Ela divide uma barraca com o marido, o gato e alguns dos passarinhos que trouxeram.
"É difícil se manter limpo por aqui, e essas galinhas andando por toda a parte não ajudam", disse Marilyn.
Ela fez um buraco na terra para conservar a comida, já que não tem eletricidade. "Gostamos de morar no mato, mas nunca imaginamos que fôssemos parar aqui."
O casal ainda mantém hábitos de sua vida passada. Marilyn continua lendo o "New York Times" -mas só aos domingos. "Depois uso o jornal para forrar a gaiola dos passarinhos, a qualidade do papel é ótima para isso."
Ao mesmo tempo em que a crise levou a um aumento no número de desempregados, as vagas em abrigos diminuíram, diz Eric Tars, do Centro Nacional de Direito em Pobreza e Falta de Moradia, que fez estudo sobre as "tent cities" com a Universidade de Yale.
Obama implementou programas de ajuda aos sem-teto, mas governos estaduais e municipais cortaram o orçamento na crise. Segundo o Departamento de Habitação dos EUA, há hoje 243.701 sem-teto morando nas ruas ou barracas, e 392.316 em abrigos.
"O número de pessoas na rua deve aumentar porque muitas estão dormindo no sofá de amigos e familiares e não vão poder ficar nessa situação por muito tempo", diz Tars.
A situação econômica também não deve melhorar tão cedo. Hoje, existem 12,1 milhões de desempregados no país -mas gente como Marilyn nem entra na estatística, porque desistiu de procurar.
TEMPESTADE E NEVE
A situação em Lakewood é precária. A tempestade Sandy destruiu dez barracas. No inverno, eles chegam a receber 30 centímetros de neve.

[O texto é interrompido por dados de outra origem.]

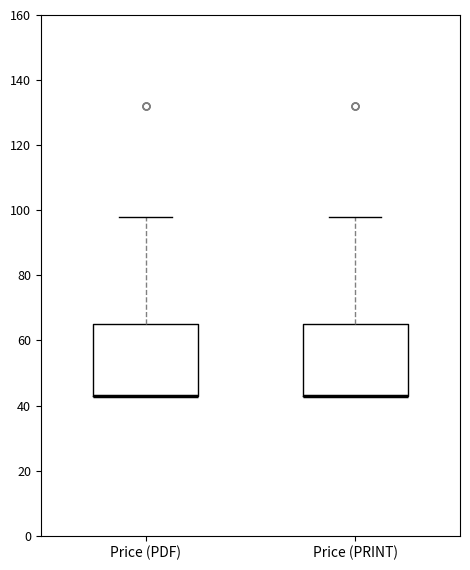

Reading left to right, read every box against the y-axis: the position of its median line, the range the box covers, and the ends of its whiskers. The values are not printed on the chart, so give them approximately, as read against the axis.

Price (PDF): median 44 (drawn on the box's lower edge), box 44 to 66, whiskers 44 to 98
Price (PRINT): median 44 (drawn on the box's lower edge), box 44 to 66, whiskers 44 to 98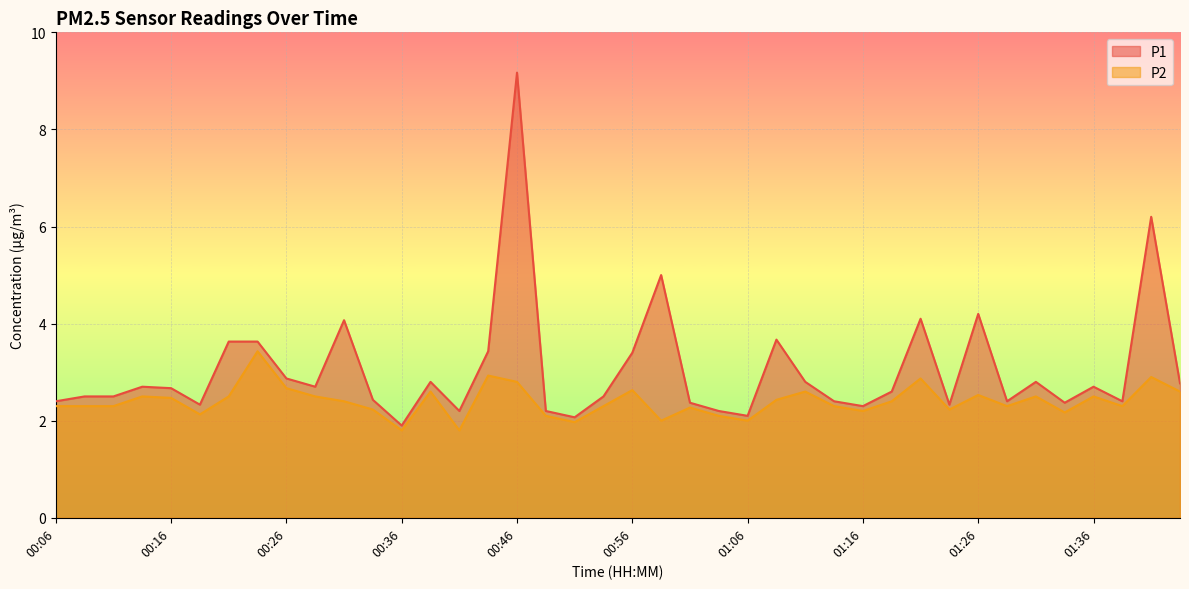

True or false: P2 and P1 intersect in this chart.

False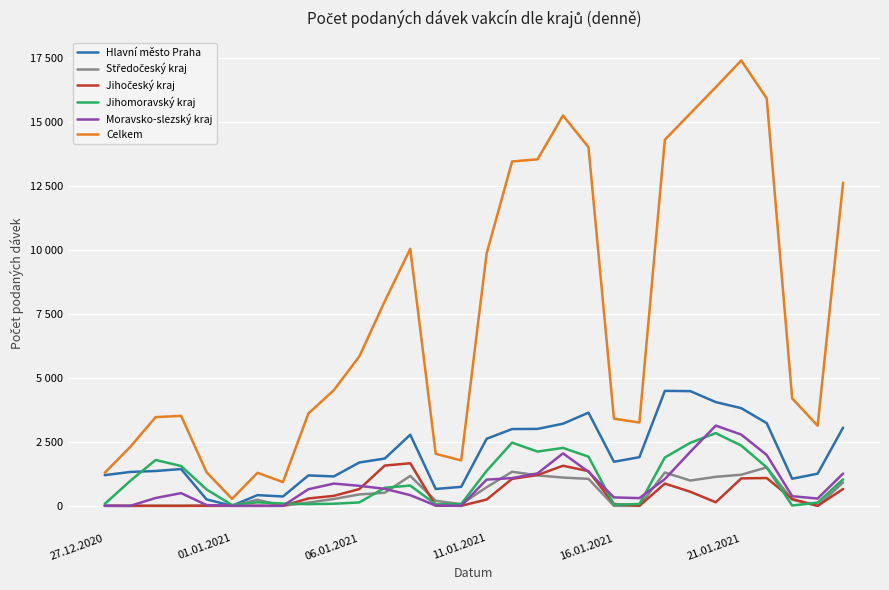

What is the value of the Jihočeský kraj point at the 18th from the left?

1203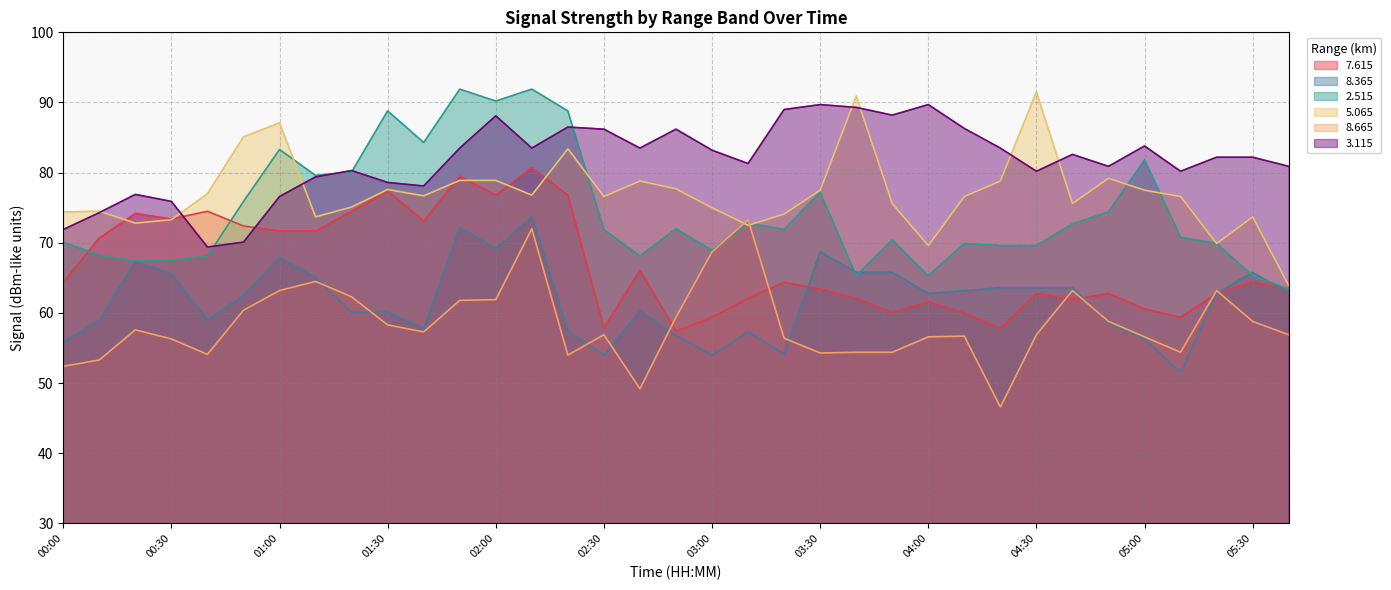

What is the average value of the   5.065 series?

77.1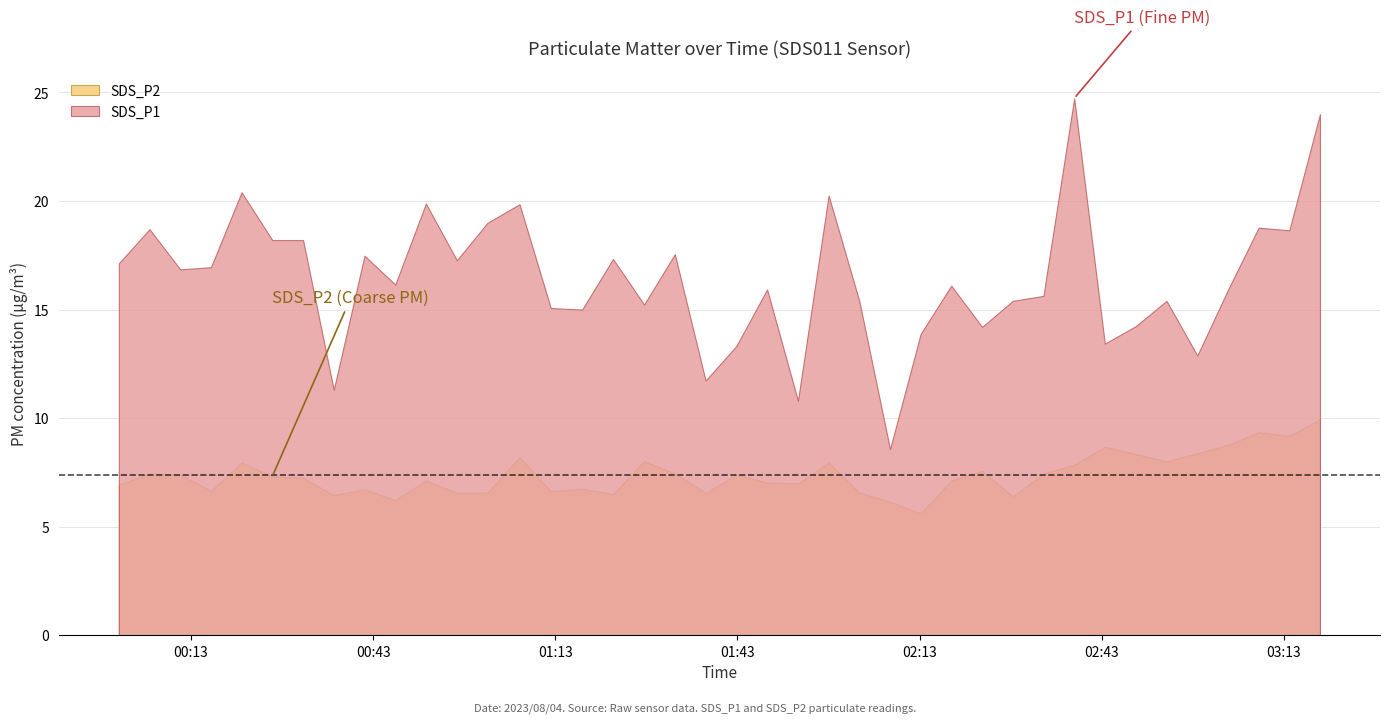

What is the label of the 29th point from the left?

2023/08/04 02:23:18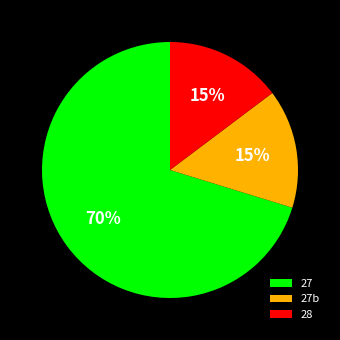

Which has a higher value, 27 or 28?

27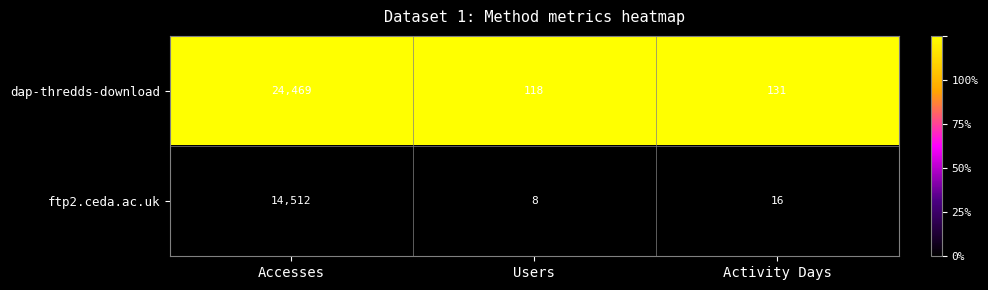

What is the spread (max minus min) of values at Accesses?

9957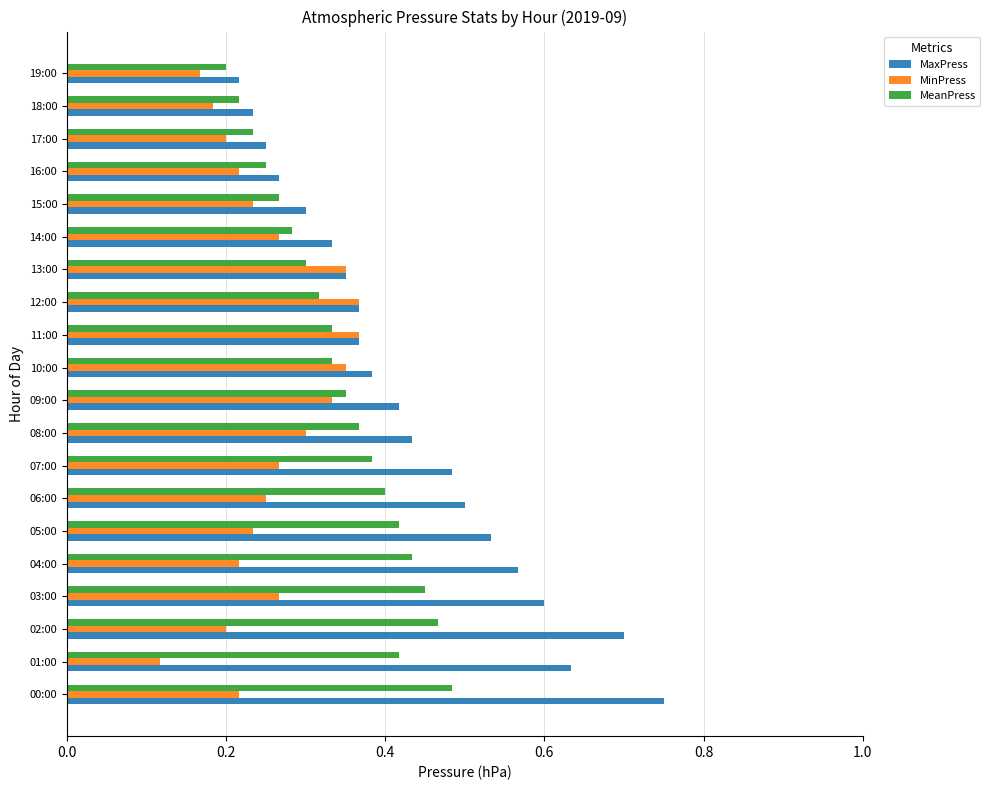

Between 15:00 and 18:00, which series saw the biggest shift?

MaxPress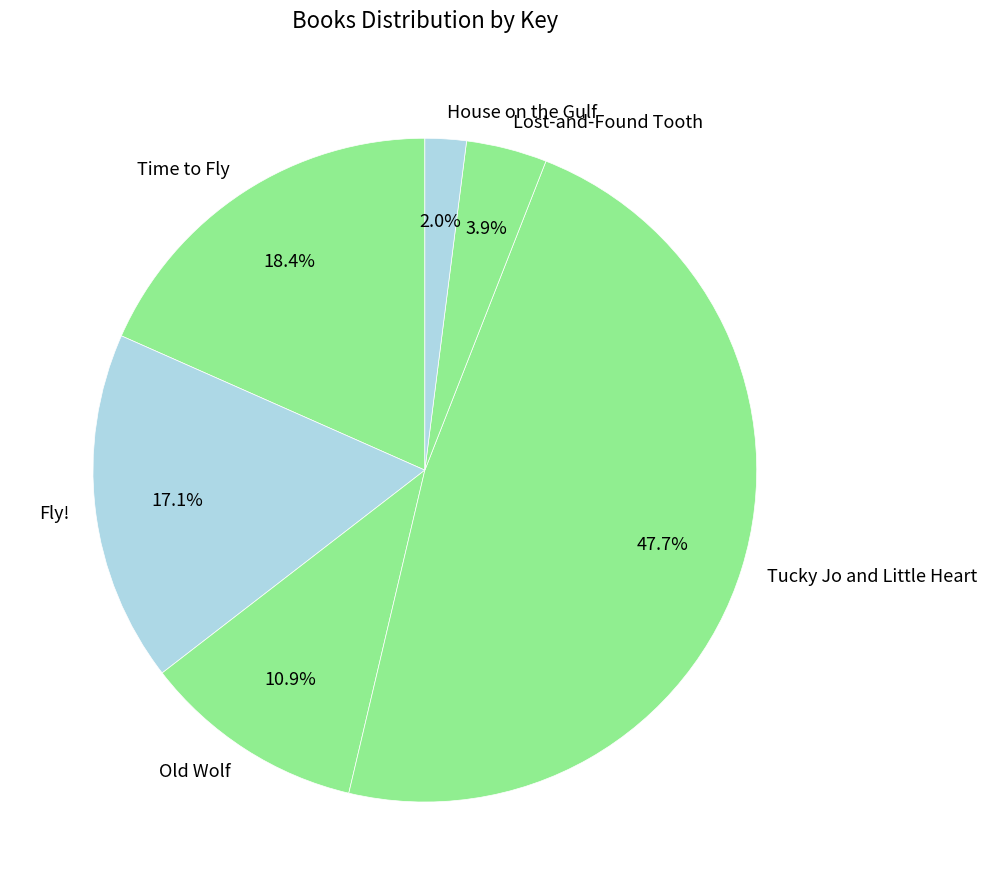

Does any single category account for the majority?

No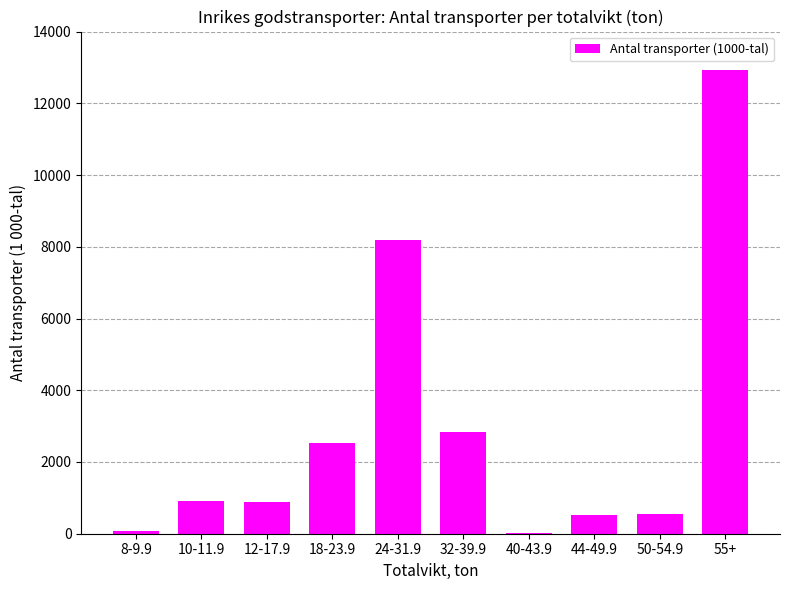

What is the change in value from 8-9.9 to 10-11.9?

+843.6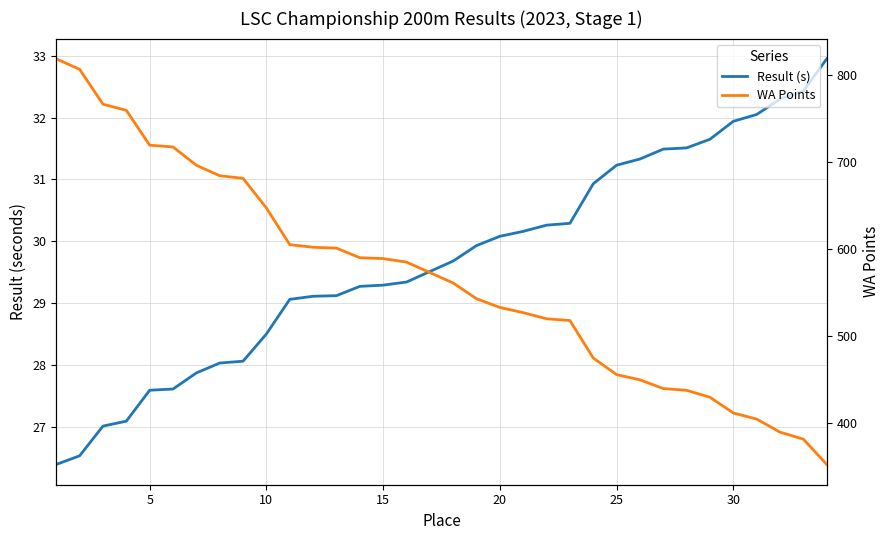

Which series has the largest total across all categories?

WA Points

"Antes, a maioria dos sem-teto tinha problema de alcoolismo ou drogas; agora, a maioria deles é simplesmente pobre que não consegue emprego", diz o pastor Steve Brigham, 52, o "prefeito" de Lakewood.
O local surgiu com um grupo de três mendigos há cerca de cinco anos. Com a crise de 2008, o número de pessoas aumentou muito. "Hoje, recebemos três pessoas por semana", conta o pastor.
Segundo o estudo de Yale, há hoje "tent cities" em 41 Estados -a maior parte na Flórida e na Califórnia.
"Este é o país mais rico do mundo e nós estamos vivendo aqui nesta favela, sem acesso a assistência médica. Alguma coisa está muito errada", diz Angela Spencer, 47, há dois meses no local. Ela trabalhou 22 anos na área de saúde, mas hoje vive de aposentadoria por invalidez.
Sua amiga, a enfermeira desempregada Karen Henderson, concorda. "A gente vê na TV os pedidos de doação para crianças na África, mas e a gente aqui?"
Algumas pessoas têm direito a 12 meses de estadia paga pelo governo em um motel, até que possam arcar com um aluguel. "Mas aqui perto a oferta de quartos com aluguéis baixos é muito pequena", diz o pastor.
Há um gerador no centro do acampamento, em que as pessoas carregam celulares, e uma televisão. O local tem também um chuveiro adaptado, mas muitos preferem tomar banho de toalha molhada nas barracas. Todos vivem de comida doada por igrejas e entidades.
"Queremos que o governo construa um abrigo aqui perto ou que aumente a oferta de aluguéis baixos. Até lá, muita gente vai ter que morar em barracas", diz o pastor.
Reportagem da Folha de São Paulo, de 5 de novembro de 2012.